RRD cartridges hold both a 2.5-inch (64-mm) rigid disk and an ultra-quiet fluid dynamic bearing motor. The motor is sealed inside the cartridge to eliminate the need for a spindle hole, a potential source of dust contamination. The drive itself, which fits a standard half height 3.5-inch (89-mm) drive slot, contains the read and write heads and associated drive electronics.
Iomega plans to position the removable drive to appeal to the server and desktop PC market, and development schedules suggest a product launch can be expected in early 2004.
The system is being designed to be compatible with popular backup and disaster recovery software and will appear to the host computer as a regular removable drive.
Home and business users will also be able to use an RRD cartridge as an emergency “boot and restore” disk, or store both operating system and data on the same disk to create an entire hard drive image.
Like many other removable drives, the relatively high capacity and inherent removable nature of a cartridge means the RRD drive offers potentially unlimited storage expandability.
Iomega claims the cartridges will be cheap and reliable enough to provide an alternative to filling the primary hard disk data.
Prototype cartridges are smaller than a deck of playing cards, have a rated life of over one million writes cycles and are capable of performing write verification at hard disk speeds.
Iomega is not the first to develop a disk-based removable drive, and the company may have a tough road remaining competitive with a proprietary device.

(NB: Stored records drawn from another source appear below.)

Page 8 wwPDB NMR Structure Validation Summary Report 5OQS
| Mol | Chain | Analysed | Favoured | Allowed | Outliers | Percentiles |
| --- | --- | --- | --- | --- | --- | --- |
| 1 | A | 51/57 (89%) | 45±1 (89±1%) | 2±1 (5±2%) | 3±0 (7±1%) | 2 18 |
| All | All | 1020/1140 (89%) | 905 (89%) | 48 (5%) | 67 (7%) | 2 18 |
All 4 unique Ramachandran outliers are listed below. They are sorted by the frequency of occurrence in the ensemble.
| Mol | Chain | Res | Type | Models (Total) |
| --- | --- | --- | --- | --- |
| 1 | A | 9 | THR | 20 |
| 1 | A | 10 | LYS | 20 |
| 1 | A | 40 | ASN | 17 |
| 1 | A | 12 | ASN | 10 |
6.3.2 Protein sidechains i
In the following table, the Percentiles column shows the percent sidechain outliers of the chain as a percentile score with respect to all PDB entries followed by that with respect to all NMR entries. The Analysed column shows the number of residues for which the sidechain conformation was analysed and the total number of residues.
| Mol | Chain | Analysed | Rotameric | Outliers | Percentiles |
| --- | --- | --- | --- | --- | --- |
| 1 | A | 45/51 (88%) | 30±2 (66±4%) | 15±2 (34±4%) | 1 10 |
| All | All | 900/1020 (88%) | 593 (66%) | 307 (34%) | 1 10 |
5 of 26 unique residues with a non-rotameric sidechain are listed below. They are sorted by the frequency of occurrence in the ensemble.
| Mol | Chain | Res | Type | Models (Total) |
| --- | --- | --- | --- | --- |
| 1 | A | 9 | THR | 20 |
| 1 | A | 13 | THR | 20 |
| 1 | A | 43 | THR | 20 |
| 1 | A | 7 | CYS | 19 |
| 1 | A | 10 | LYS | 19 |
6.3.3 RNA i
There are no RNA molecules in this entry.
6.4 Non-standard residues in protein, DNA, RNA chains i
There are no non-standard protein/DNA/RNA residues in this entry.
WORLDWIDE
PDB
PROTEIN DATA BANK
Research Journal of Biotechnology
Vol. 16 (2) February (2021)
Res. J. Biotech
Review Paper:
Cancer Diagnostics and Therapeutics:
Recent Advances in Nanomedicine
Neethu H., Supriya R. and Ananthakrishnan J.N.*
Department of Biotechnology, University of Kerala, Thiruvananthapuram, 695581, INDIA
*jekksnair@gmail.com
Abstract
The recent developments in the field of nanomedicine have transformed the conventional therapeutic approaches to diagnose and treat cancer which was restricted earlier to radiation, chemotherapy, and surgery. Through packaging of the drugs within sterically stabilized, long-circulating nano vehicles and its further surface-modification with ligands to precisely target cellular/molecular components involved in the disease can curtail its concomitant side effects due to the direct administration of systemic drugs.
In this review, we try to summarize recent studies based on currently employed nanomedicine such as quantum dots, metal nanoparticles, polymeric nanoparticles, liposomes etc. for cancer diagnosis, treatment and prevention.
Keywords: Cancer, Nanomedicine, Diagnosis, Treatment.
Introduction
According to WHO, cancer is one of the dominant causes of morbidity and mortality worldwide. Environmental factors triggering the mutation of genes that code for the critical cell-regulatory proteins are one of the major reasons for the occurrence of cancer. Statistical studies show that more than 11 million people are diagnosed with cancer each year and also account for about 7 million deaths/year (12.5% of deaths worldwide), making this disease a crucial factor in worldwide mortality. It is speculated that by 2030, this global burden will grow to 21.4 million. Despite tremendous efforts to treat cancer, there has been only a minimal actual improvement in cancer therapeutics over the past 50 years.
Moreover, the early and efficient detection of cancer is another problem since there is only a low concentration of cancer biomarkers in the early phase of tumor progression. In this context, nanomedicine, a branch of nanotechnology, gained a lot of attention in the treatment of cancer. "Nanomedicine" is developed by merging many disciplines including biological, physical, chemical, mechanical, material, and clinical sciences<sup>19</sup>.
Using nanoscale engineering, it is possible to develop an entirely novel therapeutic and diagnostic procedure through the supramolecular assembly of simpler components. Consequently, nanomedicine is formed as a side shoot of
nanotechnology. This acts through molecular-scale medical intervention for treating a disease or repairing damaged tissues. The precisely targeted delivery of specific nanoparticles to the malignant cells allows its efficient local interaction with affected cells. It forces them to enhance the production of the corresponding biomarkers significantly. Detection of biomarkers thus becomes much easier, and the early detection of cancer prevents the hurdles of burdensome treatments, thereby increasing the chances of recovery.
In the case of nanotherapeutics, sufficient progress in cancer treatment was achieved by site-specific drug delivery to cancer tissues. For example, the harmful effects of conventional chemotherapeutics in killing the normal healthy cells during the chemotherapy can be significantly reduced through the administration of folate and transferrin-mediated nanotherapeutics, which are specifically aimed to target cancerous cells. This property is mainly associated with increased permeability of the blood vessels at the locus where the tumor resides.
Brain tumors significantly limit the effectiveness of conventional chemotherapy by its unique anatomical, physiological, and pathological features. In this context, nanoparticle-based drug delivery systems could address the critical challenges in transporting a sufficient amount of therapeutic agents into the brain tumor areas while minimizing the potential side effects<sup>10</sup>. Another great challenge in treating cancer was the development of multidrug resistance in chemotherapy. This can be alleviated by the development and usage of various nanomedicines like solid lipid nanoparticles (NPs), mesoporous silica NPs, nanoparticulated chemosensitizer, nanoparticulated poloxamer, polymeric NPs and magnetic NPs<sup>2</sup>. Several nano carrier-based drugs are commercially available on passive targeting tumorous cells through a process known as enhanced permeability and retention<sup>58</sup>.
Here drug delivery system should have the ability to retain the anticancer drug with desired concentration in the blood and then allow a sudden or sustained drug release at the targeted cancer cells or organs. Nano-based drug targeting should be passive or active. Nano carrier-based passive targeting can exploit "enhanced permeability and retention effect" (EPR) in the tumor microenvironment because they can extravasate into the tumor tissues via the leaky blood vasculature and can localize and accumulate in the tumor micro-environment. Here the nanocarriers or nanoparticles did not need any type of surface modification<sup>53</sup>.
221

The iVDR (Information Versatile Disk for Removable usage) consortium, for example, which includes heavyweights Canon, Fujitsu, Hitachi, Phoenix Technologies, Pioneer, Sanyo, Sharp and JVC, are working to develop standards to ensure that removable hard drives can be swapped from one device to another.
A current iVDR disk can hold up to 80 GByte, but the consortium expects this to double by the first quarter of next year.